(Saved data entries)
==============================
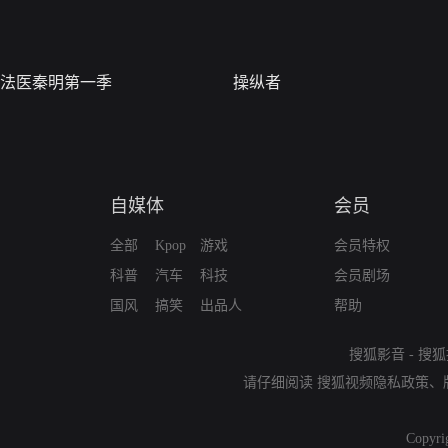
法医秦明第一季
操纵者
自媒体
会员
全部
Kpop
游戏
会员特权
科普
汽车
科技
会员剧场
国风
搞笑
出品人
帮助
搜狐影音
-
搜狐
请仔细阅读
搜狐视频隐私政策
、
Copyri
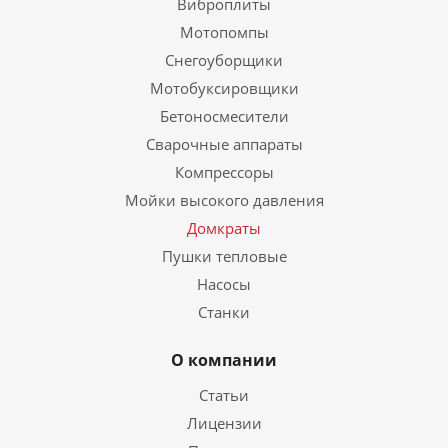
Виброплиты
Мотопомпы
Снегоуборщики
Мотобуксировщики
Бетоносмесители
Сварочные аппараты
Компрессоры
Мойки высокого давления
Домкраты
Пушки тепловые
Насосы
Станки
О компании
Статьи
Лицензии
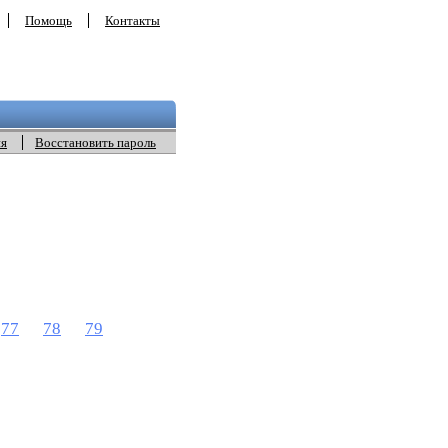
Помощь
Контакты
ия
Восстановить пароль
77
78
79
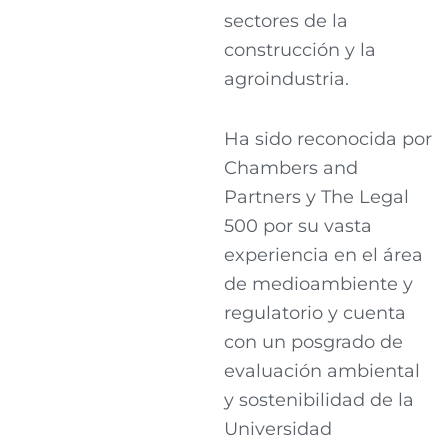
sectores de la
construcción y la
agroindustria.
Ha sido reconocida por
Chambers and
Partners y The Legal
500 por su vasta
experiencia en el área
de medioambiente y
regulatorio y cuenta
con un posgrado de
evaluación ambiental
y sostenibilidad de la
Universidad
==============================
*Exercise*:
Reproduce the text of all the rows above, leaving out the pictures, with "Помощь" substituted by "Поддержка" and nothing else changed.

*Output of the exercise*:
法医秦明第一季
操纵者
自媒体
会员
全部
Kpop
游戏
会员特权
科普
汽车
科技
会员剧场
国风
搞笑
出品人
帮助
搜狐影音
-
搜狐
请仔细阅读
搜狐视频隐私政策
、
Copyri
Виброплиты
Мотопомпы
Снегоуборщики
Мотобуксировщики
Бетоносмесители
Сварочные аппараты
Компрессоры
Мойки высокого давления
Домкраты
Пушки тепловые
Насосы
Станки
О компании
Статьи
Лицензии
Поддержка
Контакты
ия
Восстановить пароль
77
78
79
sectores de la
construcción y la
agroindustria.
Ha sido reconocida por
Chambers and
Partners y The Legal
500 por su vasta
experiencia en el área
de medioambiente y
regulatorio y cuenta
con un posgrado de
evaluación ambiental
y sostenibilidad de la
Universidad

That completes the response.